What you need to do » Present every line of text in the records below as a single numbered list, omitting blank lines and leaving out the pictures.
***** Data to examine
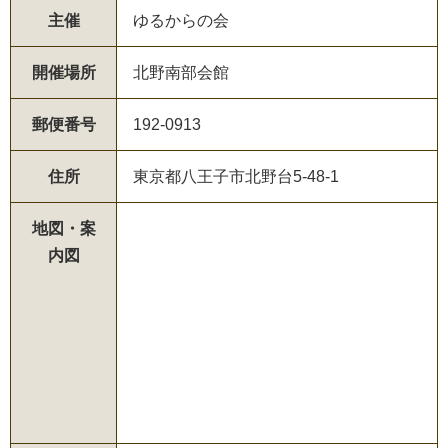
主催
ゆるからの会
開催場所
北野南部会館
郵便番号
192-0913
住所
東京都八王子市北野台5-48-1
地図・案
内図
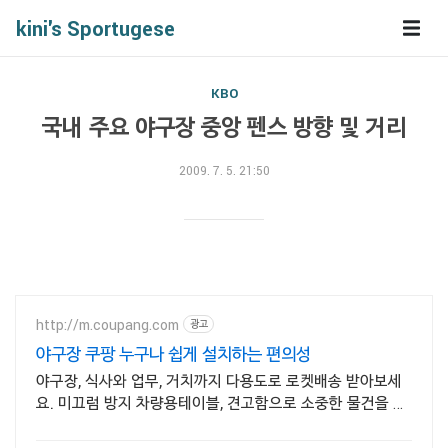
kini's Sportugese
KBO
국내 주요 야구장 중앙 펜스 방향 및 거리
2009. 7. 5. 21:50
http://m.coupang.com
광고
야구장 쿠팡 누구나 쉽게 설치하는 편의성
야구장, 식사와 업무, 거치까지 다용도로 로켓배송 받아보세
요. 미끄럼 방지 차량용테이블, 견고함으로 소중한 물건을 안
정적으로 지켜줍니다.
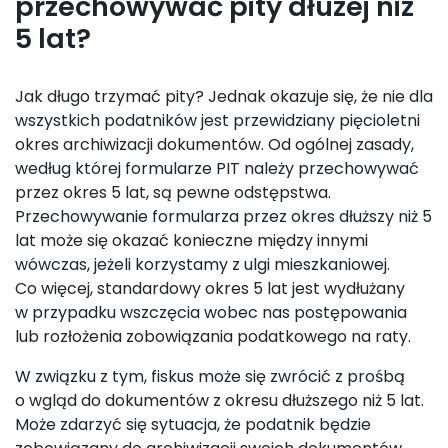
przechowywać pity dłużej niż
5 lat?
Jak długo trzymać pity? Jednak okazuje się, że nie dla
wszystkich podatników jest przewidziany pięcioletni
okres archiwizacji dokumentów. Od ogólnej zasady,
według której formularze PIT należy przechowywać
przez okres 5 lat, są pewne odstępstwa.
Przechowywanie formularza przez okres dłuższy niż 5
lat może się okazać konieczne między innymi
wówczas, jeżeli korzystamy z ulgi mieszkaniowej.
Co więcej, standardowy okres 5 lat jest wydłużany
w przypadku wszczęcia wobec nas postępowania
lub rozłożenia zobowiązania podatkowego na raty.
W związku z tym, fiskus może się zwrócić z prośbą
o wgląd do dokumentów z okresu dłuższego niż 5 lat.
Może zdarzyć się sytuacja, że podatnik będzie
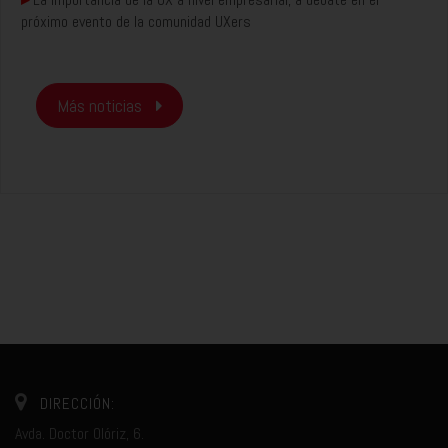
próximo evento de la comunidad UXers
Más noticias
DIRECCIÓN:
Avda. Doctor Olóriz, 6.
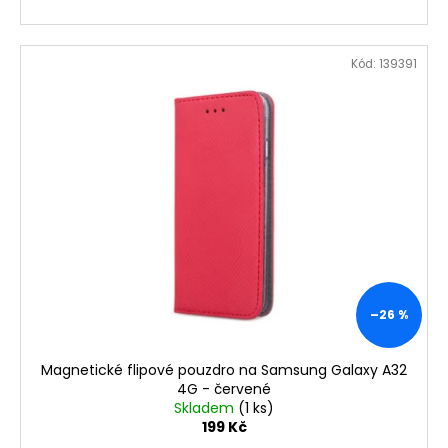
Kód:
139391
–26 %
Magnetické flipové pouzdro na Samsung Galaxy A32
4G - červené
Skladem
(1 ks)
199 Kč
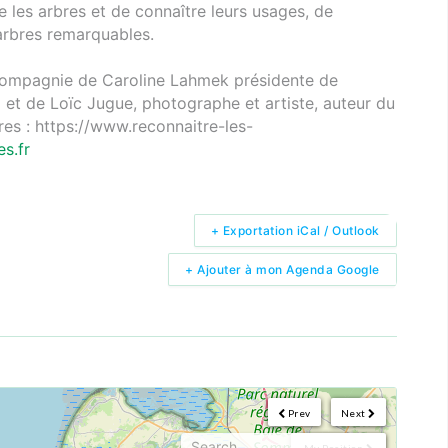
 les arbres et de connaître leurs usages, de
arbres remarquables.
 compagnie de Caroline Lahmek présidente de
) et de Loïc Jugue, photographe et artiste, auteur du
bres : https://www.reconnaitre-les-
s.fr
+ Exportation iCal / Outlook
+ Ajouter à mon Agenda Google
Prev
Next
My Position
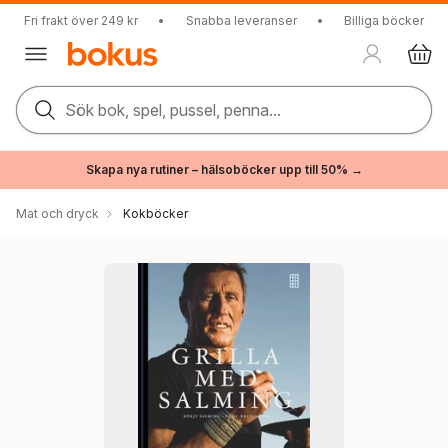
Fri frakt över 249 kr
•
Snabba leveranser
•
Billiga böcker
Sök bok, spel, pussel, penna...
Skapa nya rutiner – hälsoböcker upp till 50% →
Mat och dryck
Kokböcker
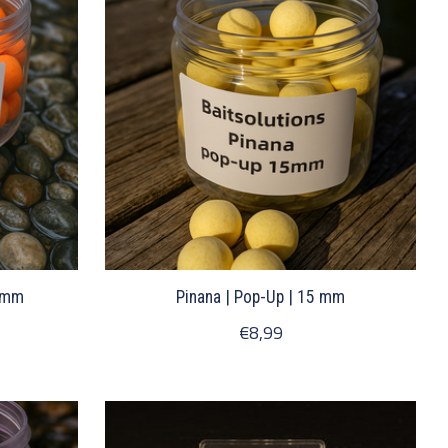
15mm
Pinana | Pop-Up | 15 mm
€8,99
**********
Exercise answer »
1. 主催
2. ゆるからの会
3. 開催場所
4. 北野南部会館
5. 郵便番号
6. 192-0913
7. 住所
8. 東京都八王子市北野台5-48-1
9. 地図・案
10. 内図
11. kini's Sportugese
12. KBO
13. 국내 주요 야구장 중앙 펜스 방향 및 거리
14. 2009. 7. 5. 21:50
15. http://m.coupang.com
16. 광고
17. 야구장 쿠팡 누구나 쉽게 설치하는 편의성
18. 야구장, 식사와 업무, 거치까지 다용도로 로켓배송 받아보세
19. 요. 미끄럼 방지 차량용테이블, 견고함으로 소중한 물건을 안
20. 정적으로 지켜줍니다.
21. przechowywać pity dłużej niż
22. 5 lat?
23. Jak długo trzymać pity? Jednak okazuje się, że nie dla
24. wszystkich podatników jest przewidziany pięcioletni
25. okres archiwizacji dokumentów. Od ogólnej zasady,
26. według której formularze PIT należy przechowywać
27. przez okres 5 lat, są pewne odstępstwa.
28. Przechowywanie formularza przez okres dłuższy niż 5
29. lat może się okazać konieczne między innymi
30. wówczas, jeżeli korzystamy z ulgi mieszkaniowej.
31. Co więcej, standardowy okres 5 lat jest wydłużany
32. w przypadku wszczęcia wobec nas postępowania
33. lub rozłożenia zobowiązania podatkowego na raty.
34. W związku z tym, fiskus może się zwrócić z prośbą
35. o wgląd do dokumentów z okresu dłuższego niż 5 lat.
36. Może zdarzyć się sytuacja, że podatnik będzie
37. próximo evento de la comunidad UXers
38. Más noticias
39. DIRECCIÓN:
40. Avda. Doctor Olóriz, 6.
41. Kód:
42. 139391
43. –26 %
44. Magnetické flipové pouzdro na Samsung Galaxy A32
45. 4G - červené
46. Skladem
47. (1 ks)
48. 199 Kč
49.  les arbres et de connaître leurs usages, de
50. arbres remarquables.
51.  compagnie de Caroline Lahmek présidente de
52. ) et de Loïc Jugue, photographe et artiste, auteur du
53. bres : https://www.reconnaitre-les-
54. s.fr
55. + Exportation iCal / Outlook
56. + Ajouter à mon Agenda Google
57. Prev
58. Next
59. My Position
60. Fri frakt över 249 kr
61. •
62. Snabba leveranser
63. •
64. Billiga böcker
65. Sök bok, spel, pussel, penna...
66. Skapa nya rutiner – hälsoböcker upp till 50% →
67. Mat och dryck
68. Kokböcker
69. 15mm
70. Pinana | Pop-Up | 15 mm
71. €8,99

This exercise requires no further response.